Cette liste de caractéristiques peut sembler très longue, très lourde et très coûteuse à mettre en œuvre. En même temps, chacune d'entre elles est justifiée soit par la nécessité de contrôler des biais dont la réalité est démontrée, soit par la nécessité de tester rigoureusement l'hypothèse considérée contre des hypothèses alternatives (dont il est également démontré qu'elles sont justes dans certains cas).

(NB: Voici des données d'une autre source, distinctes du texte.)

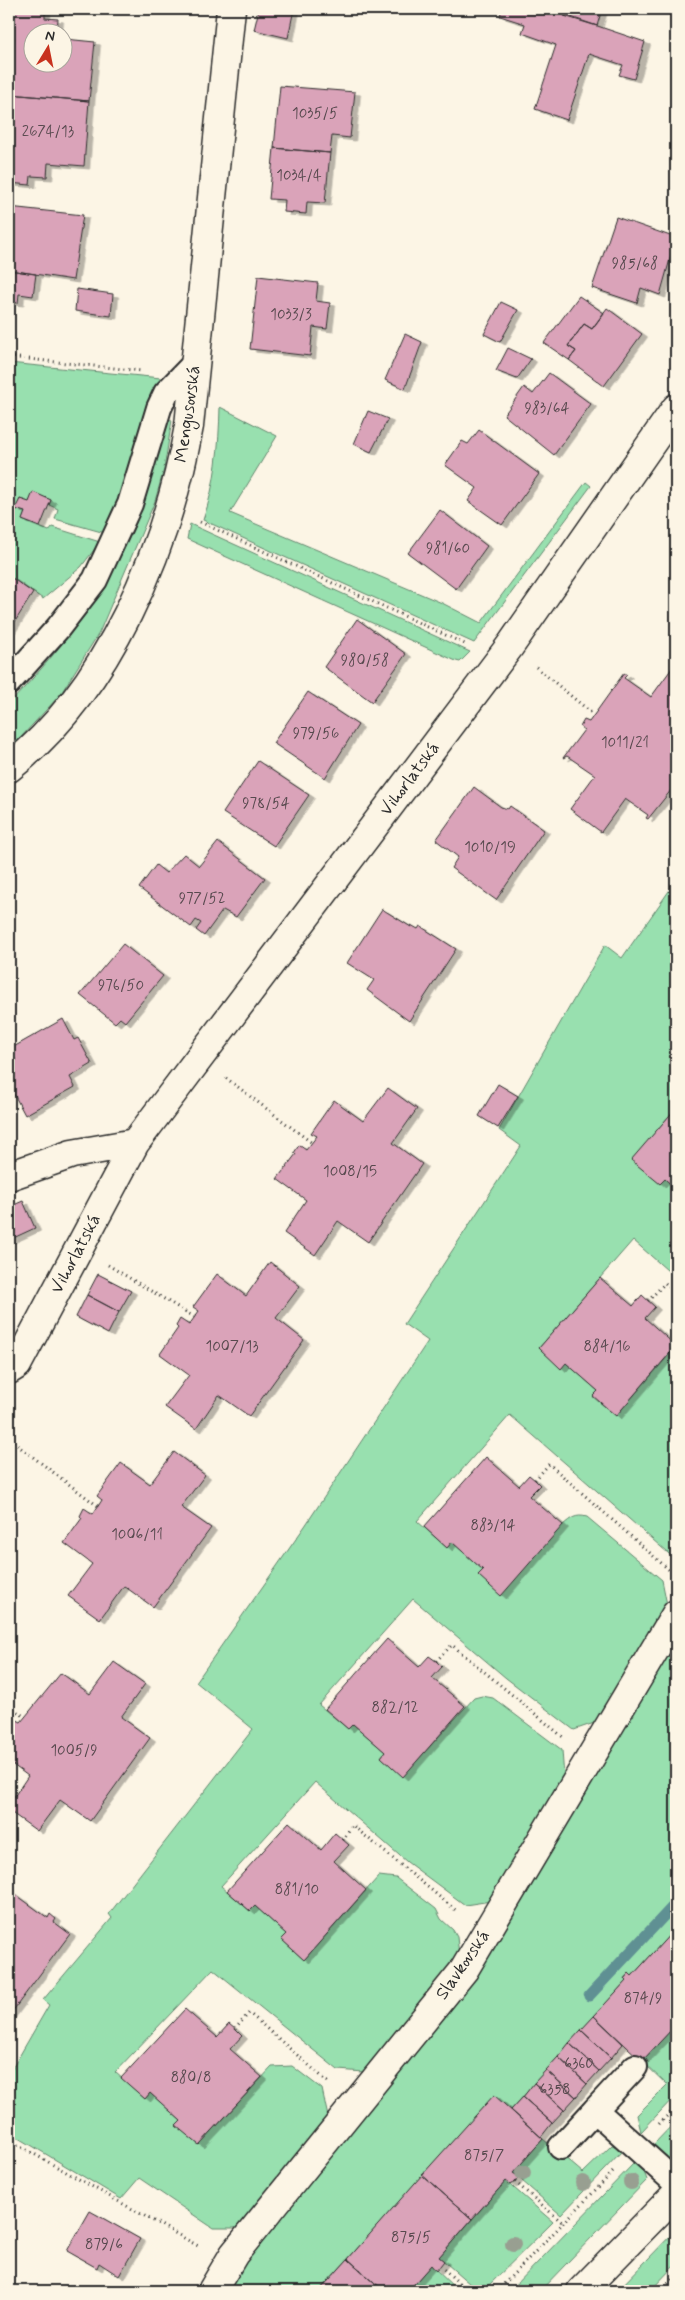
<svg xmlns="http://www.w3.org/2000/svg" width="685" height="2300" font-family="Mynerve,sans-serif">
<defs>
<filter id="shadow"><feDropShadow dx="5.5" dy="3" stdDeviation="0" flood-color="#0004"/></filter>
</defs>
<rect width="100%" height="100%" fill="#fcf5e5"/>
<filter id="ink" filterUnits="userSpaceOnUse"><feTurbulence type="fractalNoise" baseFrequency=".02" numOctaves="2"/><feDisplacementMap in="SourceGraphic" scale="10" xChannelSelector="R" yChannelSelector="G"/><feConvolveMatrix kernelMatrix="1 2 1 2 8 2 1 2 1" color-interpolation-filters="sRGB"/></filter>
<g filter="url(#ink)">
<path fill="#98e0af" stroke="#62866d" d="M9,363l152,15 -21,67 -4,7 -31,81 -50,-14 3,-10 -9,-4 2,-5 -18,-7 -4,9 -9,-3 -4,10 9,3 -3,8 27,11 3,-4 48,15 -19,25 -38,32 -34,-23z
M220,407l57,29 -47,77 212,90 39,20 105,-141 5,4 -117,157 -271,-123c13,-37 16,-73 17,-113z
M166,419l6,1 -8,49 -9,32 -56,132 -39,62 -51,55v-46c55,-58 106,-121 133,-197 10,-29 17,-58 24,-88z
M190,524l280,128 -10,10 -4,-1 -269,-122z
M676,881v227l-44,52 33,19 11,10v89l-43,-38 -94,108 22,20 5,-5 32,28 -5,6 23,19 60,-69v213l-166,-145 -93,106 30,27 5,-6 31,28 80,-45c8,-7 13,-11 24,-8l75,63 5,25 -70,117 -23,8 -68,-52 -93,-79 -94,106 29,24 5,-5 32,28 -4,5 22,19 71,-78 8,-2 11,2 69,52 2,28 -73,123 -26,4 -58,-43 -92,-80 -94,104 29,25 5,-5 31,28 -4,6 22,20 75,-84 17,2 40,31 5,10 12,11 4,7 2,18 -95,117 -26,-2 -125,-101 -98,103 30,27 5,-6 31,28 -4,5 22,19 73,-78 20,-1 30,23 6,28 -92,111h-23l-74,-50 -18,21 -112,-67v-58l40,-69 -6,-5 69,-82 -3,-4 144,-185 -57,-47 109,-156 123,-185 -24,-17 117,-178 -22,-16 106,-185 17,13z
M676,1642v286l-44,48 -3,-3 -5,5 2,3 -115,129 -17,-14 -175,195h-97l96,-122 157,-190z
M674,2027l2,2v66l-35,37 -4,-17 30,-30 -25,-24z
M676,2121v31l-8,8 -16,-14z
M543,2139l40,34 29,-28 11,5 -62,65 -48,-42z
M635,2162l8,7 4,11 -107,111h-30z
M506,2181l47,41 -70,69h-5l-39,-34z
M676,2230v34l-26,27h-33z
M431,2265l27,26h-50z"/>
<g fill="none" stroke-linecap="round" stroke-linejoin="round">
<path stroke="#5f9093" stroke-width="11" d="M589,1996l87,-93"/>
</g>
<path fill="#daa3b9" stroke="#2b2b2b" filter="url(#shadow)" d="M9,9l36,1v8l13,1 -1,13h-25v30h30v-16h3v-7l30,3 -6,59 -80,-7 5,-57h-5z
M259,9h35l-6,29 -34,-8z
M502,9h45l98,33 -11,37 -15,-4 4,-10 -34,-11 -22,66 -32,-11 21,-64 -34,-12 3,-9 -25,-8z
M566,9h36l-5,17 -33,-10z
M280,86l75,6 -5,46 -18,-2 -2,17 -56,-5z
M9,94l80,7 -5,65 -36,-3 -1,14 -16,-1 -1,9 -21,-2z
M274,148l56,5 -5,50 -18,-1 -1,12 -22,-2 1,-12 -16,-1z
M9,207l74,8 -10,65 -64,-10z
M616,217l60,21 -16,57 -19,-7 -4,15 -45,-15z
M9,270l27,4 -3,22 -14,-2 -1,9 -9,-1z
M258,276l60,7 -2,18 14,2 -3,26 -14,-2 -3,29 -60,-7z
M77,289l36,5 -2,22 -36,-5z
M579,296l25,17 -12,16 -8,-5 -16,22 8,5 -7,9 -25,-17z
M501,302l17,8 -18,32 -16,-8z
M607,308l35,26 -38,52 -35,-26 7,-9 -8,-5 16,-22 8,5z
M405,334l17,8 -17,47 -20,-9z
M508,348l23,11 -14,20 -21,-8z
M549,373l42,31 -37,51 -50,-40 20,-28 9,7z
M368,411l20,8 -17,33 -17,-8z
M479,430l60,44 -37,51 -34,-24 9,-13 -32,-23 17,-24 6,3z
M33,492l18,8 -11,27 -18,-7 3,-8 -10,-3 5,-10 9,3z
M440,510l47,36 -31,43 -48,-36z
M9,576l24,17 -24,38z
M357,619l49,35 -34,48 -48,-35z
M675,664l1,120 -28,35 -2,-1 2,-3 -23,-16 -24,33 -31,-23 25,-34 -28,-19 -4,2 21,-28 -4,-3 4,-7 5,2 35,-49 3,2 -3,3 27,19z
M308,692l50,33 -33,53 -52,-35z
M258,761l51,34 -35,51 -51,-33z
M474,787l27,20 7,2 2,-3 34,24 -48,70 -45,-32 7,-11 -22,-17z
M218,842l47,36 -29,39 -13,-7 -19,26 -8,-6 5,-7 -5,-3 -5,7 -52,-39 17,-23 10,8 18,-19 15,12z
M382,909l29,18v-2l7,4 2,-3 36,23 -47,72 -42,-31 7,-10 -27,-17z
M123,944l40,32 -38,46 -5,-4 -5,5 -35,-28z
M63,1019l11,21 4,-2 14,26 -22,13 5,10 -50,28 -16,-30v-9l3,-1 -3,-10 7,-4 -6,-12z
M498,1084l20,12 -20,32 -19,-12z
M388,1088l29,21 -24,34 29,21 -54,78 -30,-21 -23,34 -31,-22 22,-33 -29,-21 19,-25 -2,-1 5,-8 7,5 11,-14 -6,-3 23,-33 29,21z
M676,1108v81l-11,-10 -5,5 -29,-24z
M23,1201l12,27 -26,12v-33z
M270,1262l30,24 -24,32 28,22 -55,76 -30,-21 -23,34 -31,-22 24,-32 -29,-21 18,-26 -2,-2 4,-7 9,6 10,-14 -6,-4 24,-33 29,22z
M98,1274l33,17 -12,21 -32,-17z
M600,1278l33,28 9,-11 13,12 -10,11 31,28 -60,70 -23,-20 5,-5 -32,-28 -5,6 -22,-21z
M87,1295l32,17 -11,22 -32,-17z
M174,1452l31,23 -24,32 30,21 -58,79 -29,-21 -24,33 -32,-23 24,-32 -28,-21 18,-25 -2,-2 4,-8 9,6 9,-14 -5,-4 24,-33 29,21z
M486,1457l33,29 10,-11 6,5 5,5 -11,11 34,29 -62,71 -23,-21 5,-5 -31,-28 -5,6 -23,-21z
M387,1639l32,28 10,-11 7,5 6,6 -10,11 33,28 -62,71 -22,-20 4,-5 -32,-28 -5,5 -23,-20z
M114,1662l31,22 -24,33 29,21 -60,83 -30,-21 -23,31 -28,-20v-7l19,-28 -19,-14v-21l7,-11 -4,-3 5,-7 4,2 40,-49 29,21z
M289,1822l32,28 14,-17 14,12 -15,16 32,29 -62,70 -23,-21 5,-5 -31,-28 -5,5 -23,-20z
M11,1891l37,27 2,-4 6,5 -2,3 16,12 -61,82v-122z
M673,1931l3,2v96l-2,-2 -32,34 -48,-45 32,-35 -2,-2 5,-6 3,3z
M185,2009l32,28 12,-13 6,5 7,7 -12,13 32,28 -63,68 -23,-19 5,-5 -31,-28 -5,6 -24,-21z
M594,2016l29,28 -12,14 -30,-28z
M581,2030l30,28 -12,13 -30,-28z
M569,2043l30,28 -12,13 -29,-27z
M558,2057l29,27 -11,13 -30,-27z
M546,2070l30,27 -12,13 -30,-27z
M534,2083l30,27 -12,13 -29,-26z
M494,2095l49,44 -30,34 6,4 -4,5 -4,3 -5,-4 -34,38 -50,-44z
M523,2097l29,26 -11,14 -30,-27z
M422,2175l50,44 -33,38 5,4 -8,10 -5,-6 -23,26h-24l-36,-32z
M90,2211l50,28 -21,37 -20,-13 -2,5 -30,-17z
M348,2259l36,32h-65z"/>
<g fill="none" stroke-linecap="round" stroke-linejoin="round">
<defs>
<path id="lane" d="M9,682l49,-54 37,-48 35,-76 29,-96 7,-15 30,-31
M635,2067l-40,43 81,73
M561,2147l34,-37"/>
<path id="street" d="M9,768c99,-78 158,-219 180,-342l42,-417
M9,1176l63,-22 63,-11
M9,1370l8,-5 118,-222 375,-497 166,-238
M212,2291l22,-37 230,-284 212,-356
M581,2291l95,-97"/>
</defs>
<use href="#lane" stroke="#2b2b2b" stroke-width="28"/>
<use href="#street" stroke="#2b2b2b" stroke-width="31"/>
<path stroke="#2b2b2b" stroke-width="3" stroke-dasharray="1 4" stroke-linecap="butt" d="M9,357l133,14
M200,522l267,123
M536,667l58,48
M226,1078l86,65
M108,1265l86,52
M648,1301l17,-18 11,10
M9,1439l89,67
M535,1480l14,-16 127,112
M436,1661l16,-16 111,92
M9,1706l16,11
M343,1840l9,-15 106,87
M235,2029l14,-16 79,69
M659,2124l17,-17
M9,2140l191,107
M515,2182l48,41
M440,2266l28,25
M497,2291l118,-121
M661,2291l15,-16"/>
<use href="#lane" stroke="#fcf5e5" stroke-width="24"/>
<use href="#street" stroke="#fcf5e5" stroke-width="28"/>
</g>
<g fill="#989f91">
<circle cx="523" cy="2173" r="8"/>
<circle cx="631" cy="2182" r="8"/>
<circle cx="583" cy="2183" r="8"/>
<circle cx="513" cy="2244" r="8"/>
</g>
</g>
<g text-anchor="middle" dominant-baseline="central" stroke-width="5" stroke-linejoin="round" paint-order="stroke">
<g font-size="15" fill="#57494e">
<text x="315" y="114">1035/5</text>
<text x="48" y="132">2674/13</text>
<text x="299" y="176">1034/4</text>
<text x="635" y="264">985/68</text>
<text x="291" y="315">1033/3</text>
<text x="547" y="409">983/64</text>
<text x="448" y="549">981/60</text>
<text x="365" y="661">980/58</text>
<text x="316" y="734">979/56</text>
<text x="625" y="743">1011/21</text>
<text x="266" y="804">978/54</text>
<text x="490" y="848">1010/19</text>
<text x="202" y="899">977/52</text>
<text x="121" y="986">976/50</text>
<text x="350" y="1172">1008/15</text>
<text x="232" y="1347">1007/13</text>
<text x="607" y="1347">884/16</text>
<text x="493" y="1526">883/14</text>
<text x="137" y="1535">1006/11</text>
<text x="395" y="1708">882/12</text>
<text x="74" y="1751">1005/9</text>
<text x="297" y="1890">881/10</text>
<text x="643" y="1999">874/9</text>
<text x="579" y="2064">6360</text>
<text x="191" y="2078">880/8</text>
<text x="555" y="2090">6358</text>
<text x="484" y="2156">875/7</text>
<text x="411" y="2238">875/5</text>
<text x="104" y="2245">879/6</text>
</g>
<g font-size="18" fill="#2b2b2b" stroke="#fcf5e5">
<text transform="translate(188 414) rotate(-82)">Mengusovská</text>
<text transform="translate(410 779) rotate(-53)">Vihorlatská</text>
<text transform="translate(76 1254) rotate(-62)">Vihorlatská</text>
<text transform="translate(463 1965) rotate(-55)">Slavkovská</text>
</g>
</g>
<rect width="685" height="2300" fill="none" stroke="#fcf5e5" stroke-width="30"/>
<rect x="15" y="15" width="655" height="2270" fill="none" stroke="#2b2b2b" stroke-width="2" filter="url(#ink)"/>
<g transform="translate(48 48) rotate(10)"><circle r="24" fill="#fcf5e5" stroke="#a8a49b"/>
<path d="M0-4L9 19L0 12L-9 19Z" fill="#c8321e"/>
<text y="-8" font-size="14" font-weight="bold" text-anchor="middle" fill="#2b2b2b">N</text>
</g>
</svg>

C'est un fait, la recherche clinique est difficile, coûteuse à mettre en œuvre, et nécessite des compétences pointues à la fois au niveau clinique, au niveau scientifique, et au niveau statistique. On peut trouver malheureux que ce soit si compliqué d'obtenir la preuve de l'efficacité d'un traitement, mais c'est comme ça. Il n'y a pas de raccourci miraculeux que l'on pourrait emprunter de l'observation à la preuve. Dire le contraire, c'est être incompétent ou malhonnête.
 
Notons qu'aucun des arguments ci-dessus ne dépend de la nature des troubles ou maladies en question, ni de la nature des traitements proposés. Ce sont des arguments de validité générale, qui valent donc a priori pour tous les troubles et maladies, et pour toutes les approches thérapeutiques. On ne voit donc pas pourquoi parmi toutes les approches thérapeutiques, la psychanalyse réclamerait une exemption de ces exigences. C'est pourtant ce que l'on entend régulièrement.
 
Pour autant, il ne s'agit pas d'interdire toute discussion de ces critères méthodologiques. Ils peuvent être discutés et contestés. Dans un prochain article, nous répondrons aux critiques de ces arguments les plus souvent émises par les partisans de la psychanalyse.